» Task details: Extend the farm blog post about the winter squash harvest, picking up after its final sentence.

» Provided passage:
Wednesday, August 18, 2010

CSA for August 17, 2010


I'm very late posting this. I don't have a good excuse; I have an excuse, but it's not great! I didn't get around to this post last night because I got TV - and boy, was I watching it! You have to understand that we haven't really had much TV here at Aagaard Farms; out here in the country there is no cable, no fancy telephone lines. We got what came through the air: CBC until our local affiliate went out of business, CTV, Global in fine weather only, and the French CBC. So, we finally bit the bullet and got satellite TV yesterday. We probably should have waited until the end of the growing season - I stayed up waaaaaaay past my bedtime last night cruising HGTV, The Food Network, Travel Network, History......well, you get the picture! So to all our CSA members, very sorry for my tardiness!

Yesterday marked the first big harvest of Winter Squash! It's kind of a benchmark - it's rather 'fallish' to be harvesting winter squash, and they have done extremely well in this rainy year! We've got some of the biggest sizes we've every had of Hubbard and Marrow, and it's only mid-August! Can't wait for the end of September! In the picture, the looooong green thing is English Green Marrow, the blue/grey monster is Blue Hubbard and there is also some excellent sizes of Golden Hubbard. The pumpkin-looking squash are a Kobocha type called 'Winter Sunshine', and awesome sweet, smooth textured squash you can use as a replacement for pumpkin in pies and other baking, or as a side vegetable (awesome mashed or whipped with a little brown sugar and cinnamon!). There's also a little blue Kobocha called 'Confection' in there as well, the dark green squash with the light green bump on the end is a buttercup and a there's little bit of acorn squash.

Winter squash differ from the summer squashes like zucchini, papaya pear and Patty Pan in that you don't eat the skin or the seeds. As well, they can last in storage for months! There is lots of variety in texture and taste, and lots of options for cooking. The simplest way to enjoy winter squash is baking or roasting. Wash the skin, cut the squash in half, scoop out the seeds and bake in the oven at around 350 F - 375 until the skin is easily pierced with a fork. For the big hubbards, that can be up to an hour! To speed the process up, they can be done in the microwave, but we don't think the taste and texture is quite as good. Microwaving can cut the time down by 2/3's - so worth it for busy households. Peel and chunk winter squash for roasting, awesome in the foil packages of veggies on the barbeque, and we've even steamed chunked squash in one of our one-pot steamed vegetarian dinners (takes as long or longer than the potatoes)! The seeds are awesome cleaned and then oveb-roasted - just like pumpkin seeds.

» Provided data:

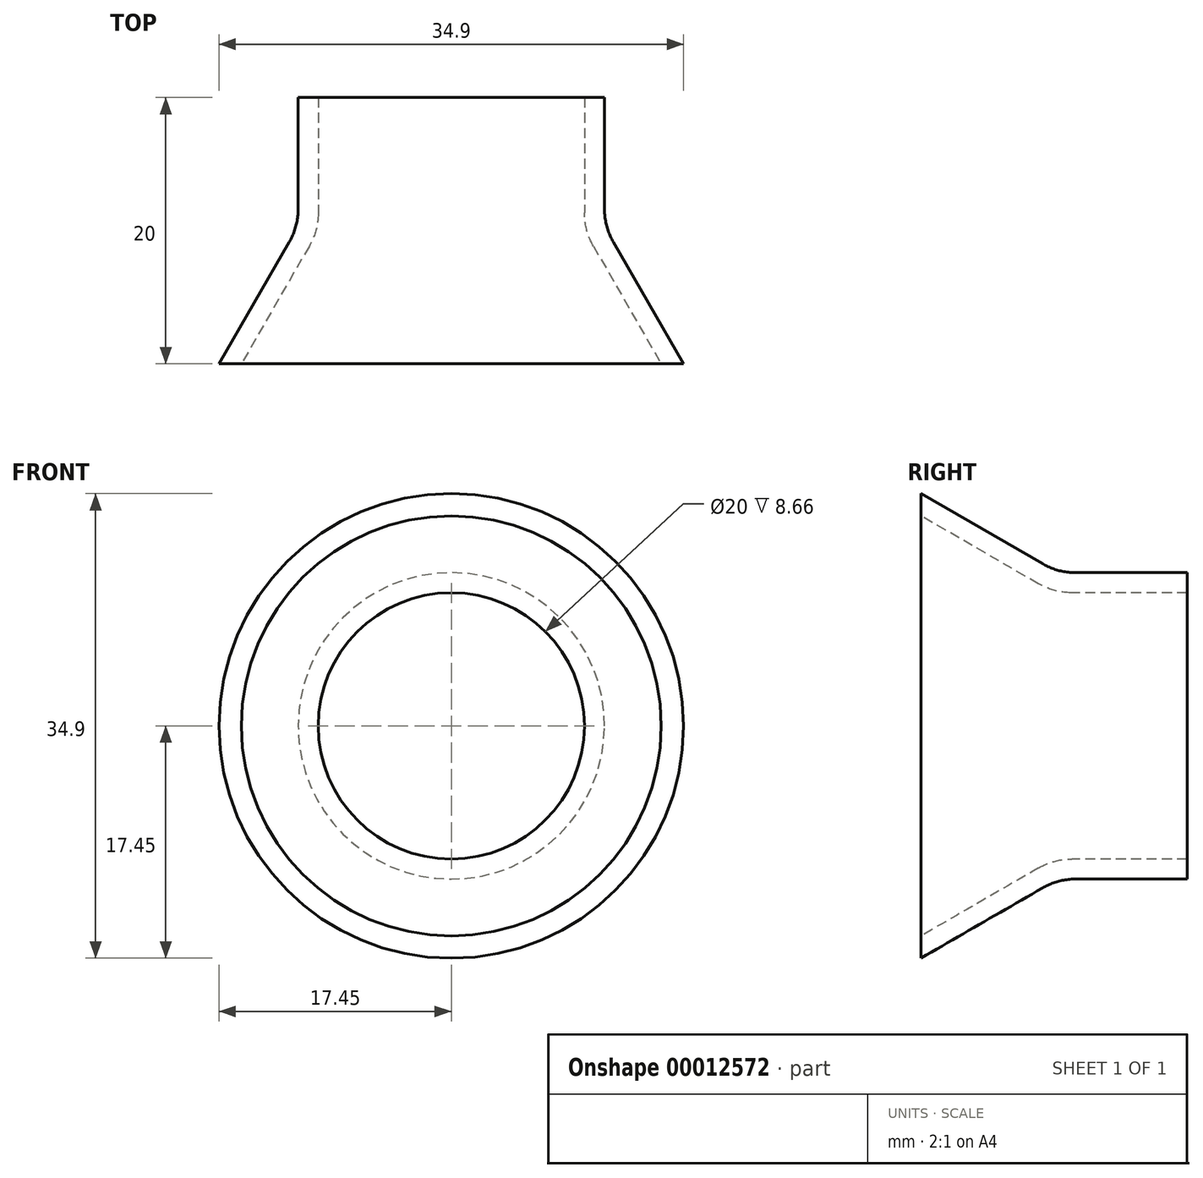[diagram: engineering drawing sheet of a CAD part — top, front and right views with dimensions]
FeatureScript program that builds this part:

* * *

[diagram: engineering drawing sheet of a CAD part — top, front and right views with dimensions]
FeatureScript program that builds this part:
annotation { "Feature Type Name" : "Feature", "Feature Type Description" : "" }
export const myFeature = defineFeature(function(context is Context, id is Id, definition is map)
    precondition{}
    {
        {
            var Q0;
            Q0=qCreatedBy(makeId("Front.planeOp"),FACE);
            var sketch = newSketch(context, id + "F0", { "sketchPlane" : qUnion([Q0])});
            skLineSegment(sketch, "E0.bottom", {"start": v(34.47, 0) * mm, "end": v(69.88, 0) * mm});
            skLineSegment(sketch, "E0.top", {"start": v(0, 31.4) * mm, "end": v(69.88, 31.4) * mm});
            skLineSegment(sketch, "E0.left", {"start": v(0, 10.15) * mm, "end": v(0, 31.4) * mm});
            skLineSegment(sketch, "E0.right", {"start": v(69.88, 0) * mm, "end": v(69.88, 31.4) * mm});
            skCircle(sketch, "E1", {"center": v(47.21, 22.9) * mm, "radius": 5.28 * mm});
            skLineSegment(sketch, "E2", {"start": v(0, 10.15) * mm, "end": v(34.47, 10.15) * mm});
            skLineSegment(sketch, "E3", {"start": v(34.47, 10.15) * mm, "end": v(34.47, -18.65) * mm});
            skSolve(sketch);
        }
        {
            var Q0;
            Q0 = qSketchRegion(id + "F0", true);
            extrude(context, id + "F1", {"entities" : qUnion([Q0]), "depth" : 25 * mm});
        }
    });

--

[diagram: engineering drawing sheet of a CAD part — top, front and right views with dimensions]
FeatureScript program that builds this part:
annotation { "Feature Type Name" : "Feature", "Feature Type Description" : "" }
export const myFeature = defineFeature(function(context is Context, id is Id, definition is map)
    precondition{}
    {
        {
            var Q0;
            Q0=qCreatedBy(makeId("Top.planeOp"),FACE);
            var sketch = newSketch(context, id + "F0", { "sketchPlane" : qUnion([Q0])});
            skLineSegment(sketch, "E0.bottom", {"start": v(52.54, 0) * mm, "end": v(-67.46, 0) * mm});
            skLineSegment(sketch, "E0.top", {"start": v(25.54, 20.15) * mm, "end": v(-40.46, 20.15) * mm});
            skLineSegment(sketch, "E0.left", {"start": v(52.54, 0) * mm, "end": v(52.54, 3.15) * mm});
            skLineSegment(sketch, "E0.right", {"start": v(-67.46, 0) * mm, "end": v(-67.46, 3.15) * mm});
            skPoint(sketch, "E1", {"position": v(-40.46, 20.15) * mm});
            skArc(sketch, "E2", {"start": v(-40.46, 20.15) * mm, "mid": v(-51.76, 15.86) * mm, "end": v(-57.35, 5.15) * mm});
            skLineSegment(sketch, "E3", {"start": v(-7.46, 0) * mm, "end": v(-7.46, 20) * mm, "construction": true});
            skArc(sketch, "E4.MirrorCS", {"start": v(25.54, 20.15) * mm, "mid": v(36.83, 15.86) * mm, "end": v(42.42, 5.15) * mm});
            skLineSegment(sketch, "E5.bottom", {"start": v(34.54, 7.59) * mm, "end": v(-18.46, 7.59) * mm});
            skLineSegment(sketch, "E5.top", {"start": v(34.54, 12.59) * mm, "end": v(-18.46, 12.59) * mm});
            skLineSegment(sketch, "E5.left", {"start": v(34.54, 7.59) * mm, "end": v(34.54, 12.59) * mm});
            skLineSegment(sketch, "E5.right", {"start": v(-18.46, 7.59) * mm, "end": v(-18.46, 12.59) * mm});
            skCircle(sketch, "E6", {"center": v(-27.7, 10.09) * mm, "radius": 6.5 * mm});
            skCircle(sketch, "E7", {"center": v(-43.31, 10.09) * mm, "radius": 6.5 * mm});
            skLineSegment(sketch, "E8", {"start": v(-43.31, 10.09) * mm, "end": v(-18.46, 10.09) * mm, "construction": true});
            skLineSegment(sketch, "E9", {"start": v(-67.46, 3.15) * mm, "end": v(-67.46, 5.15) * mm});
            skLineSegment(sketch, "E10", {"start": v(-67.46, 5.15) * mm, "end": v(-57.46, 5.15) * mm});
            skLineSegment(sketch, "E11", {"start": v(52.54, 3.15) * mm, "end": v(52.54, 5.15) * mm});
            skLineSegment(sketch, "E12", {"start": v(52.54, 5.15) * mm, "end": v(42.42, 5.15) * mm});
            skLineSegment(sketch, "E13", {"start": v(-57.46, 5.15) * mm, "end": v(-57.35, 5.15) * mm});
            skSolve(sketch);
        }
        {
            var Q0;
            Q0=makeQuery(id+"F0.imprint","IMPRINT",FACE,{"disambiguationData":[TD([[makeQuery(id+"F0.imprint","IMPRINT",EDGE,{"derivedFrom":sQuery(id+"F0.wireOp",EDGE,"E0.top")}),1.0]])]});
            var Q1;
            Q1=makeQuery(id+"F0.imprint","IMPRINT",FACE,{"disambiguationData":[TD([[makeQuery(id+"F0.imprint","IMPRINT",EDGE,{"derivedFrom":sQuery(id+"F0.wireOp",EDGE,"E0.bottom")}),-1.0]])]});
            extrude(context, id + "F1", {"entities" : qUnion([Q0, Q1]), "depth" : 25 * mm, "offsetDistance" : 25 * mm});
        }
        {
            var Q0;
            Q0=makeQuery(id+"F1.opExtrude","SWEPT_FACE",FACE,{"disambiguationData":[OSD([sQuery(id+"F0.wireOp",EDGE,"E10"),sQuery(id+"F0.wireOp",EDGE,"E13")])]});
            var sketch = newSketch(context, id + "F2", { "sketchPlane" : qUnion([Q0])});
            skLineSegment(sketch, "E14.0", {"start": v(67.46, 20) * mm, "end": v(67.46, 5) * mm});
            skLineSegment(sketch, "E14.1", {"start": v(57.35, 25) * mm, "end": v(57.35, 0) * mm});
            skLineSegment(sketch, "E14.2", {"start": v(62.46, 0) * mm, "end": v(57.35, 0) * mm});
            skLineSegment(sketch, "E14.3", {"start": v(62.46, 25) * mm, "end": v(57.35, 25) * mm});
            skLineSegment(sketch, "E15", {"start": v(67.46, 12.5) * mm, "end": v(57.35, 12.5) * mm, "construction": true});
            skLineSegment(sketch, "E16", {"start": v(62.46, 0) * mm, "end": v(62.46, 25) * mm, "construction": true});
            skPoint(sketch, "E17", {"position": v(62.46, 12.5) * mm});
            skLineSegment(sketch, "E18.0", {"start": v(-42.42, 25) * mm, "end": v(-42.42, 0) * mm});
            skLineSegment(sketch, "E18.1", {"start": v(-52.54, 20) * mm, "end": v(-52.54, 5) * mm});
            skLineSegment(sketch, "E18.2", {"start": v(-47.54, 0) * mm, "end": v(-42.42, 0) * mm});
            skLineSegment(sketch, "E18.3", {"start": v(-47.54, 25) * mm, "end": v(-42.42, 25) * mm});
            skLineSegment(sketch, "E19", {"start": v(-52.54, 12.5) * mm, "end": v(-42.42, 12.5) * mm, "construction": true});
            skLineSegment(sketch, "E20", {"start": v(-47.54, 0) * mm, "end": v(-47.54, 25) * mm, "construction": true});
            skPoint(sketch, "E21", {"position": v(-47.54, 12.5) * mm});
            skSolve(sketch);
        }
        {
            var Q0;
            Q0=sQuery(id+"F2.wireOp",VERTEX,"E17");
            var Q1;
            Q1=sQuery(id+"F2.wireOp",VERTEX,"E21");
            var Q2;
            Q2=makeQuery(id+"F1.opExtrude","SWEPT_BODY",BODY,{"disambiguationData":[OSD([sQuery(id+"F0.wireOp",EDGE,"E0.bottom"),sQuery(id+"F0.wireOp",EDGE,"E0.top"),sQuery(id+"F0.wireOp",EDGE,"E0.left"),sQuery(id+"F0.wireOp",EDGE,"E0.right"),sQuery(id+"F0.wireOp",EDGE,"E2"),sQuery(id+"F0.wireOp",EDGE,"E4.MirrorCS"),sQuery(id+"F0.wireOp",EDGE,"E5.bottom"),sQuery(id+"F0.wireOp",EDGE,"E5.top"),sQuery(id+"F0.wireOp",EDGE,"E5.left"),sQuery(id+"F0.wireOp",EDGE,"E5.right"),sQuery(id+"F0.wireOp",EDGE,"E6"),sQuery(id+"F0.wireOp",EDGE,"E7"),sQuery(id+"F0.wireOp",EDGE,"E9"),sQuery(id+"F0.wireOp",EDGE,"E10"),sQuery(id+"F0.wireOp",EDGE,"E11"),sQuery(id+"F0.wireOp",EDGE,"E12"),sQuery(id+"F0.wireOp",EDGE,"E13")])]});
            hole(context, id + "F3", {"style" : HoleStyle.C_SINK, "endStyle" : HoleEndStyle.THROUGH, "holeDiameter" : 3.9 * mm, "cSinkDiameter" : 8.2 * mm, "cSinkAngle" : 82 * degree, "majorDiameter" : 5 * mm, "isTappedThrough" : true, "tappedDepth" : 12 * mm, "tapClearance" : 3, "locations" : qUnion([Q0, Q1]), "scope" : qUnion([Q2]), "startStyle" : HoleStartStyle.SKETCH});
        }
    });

» Response to the exercise:
So, not a great basket today. Heavy rain overnight and steady rain through the morning made it very hard to harvest! We are a potato-free zone this week, just impossible to get into the potato field. For some of you, this will give you a chance to use up any potatoes before a fresh batch next week. Everything was muddy, dirty and damp! Get the beans out of the plastic bags as soon as possible - they'll be very prone to dark 'blotches' if left in plastic.

For the FULL SHARES: large bag of Dragon Tongue romano beans, large bag of mixed beans, 4 cobs of corn, 6 cucumbers, bundle of beets, two bundles of carrots, large bag of mesclun mix, one of an assortment of summer squash, a small winter squash, a large winter squash and some onions.

For the PART SHARES: small bag of Dragon Tongue romano beans, large bag mixed beans, 3 cucumbers, bundle of carrots, bundle of Swiss Chard, one of an assortment of summer squash, small bag of mesclun mix, small winter squash, medium winter squash and onion.

Hopefully the weather will become nice and the tomatoes will ripen for next week (fingers crossed, toes crossed, arms crossed - except now we look cranky!). Good eating to everyone!

2 comments:

  1. The squash looks so beautiful! I especially love Grizzly in the corner of the photo.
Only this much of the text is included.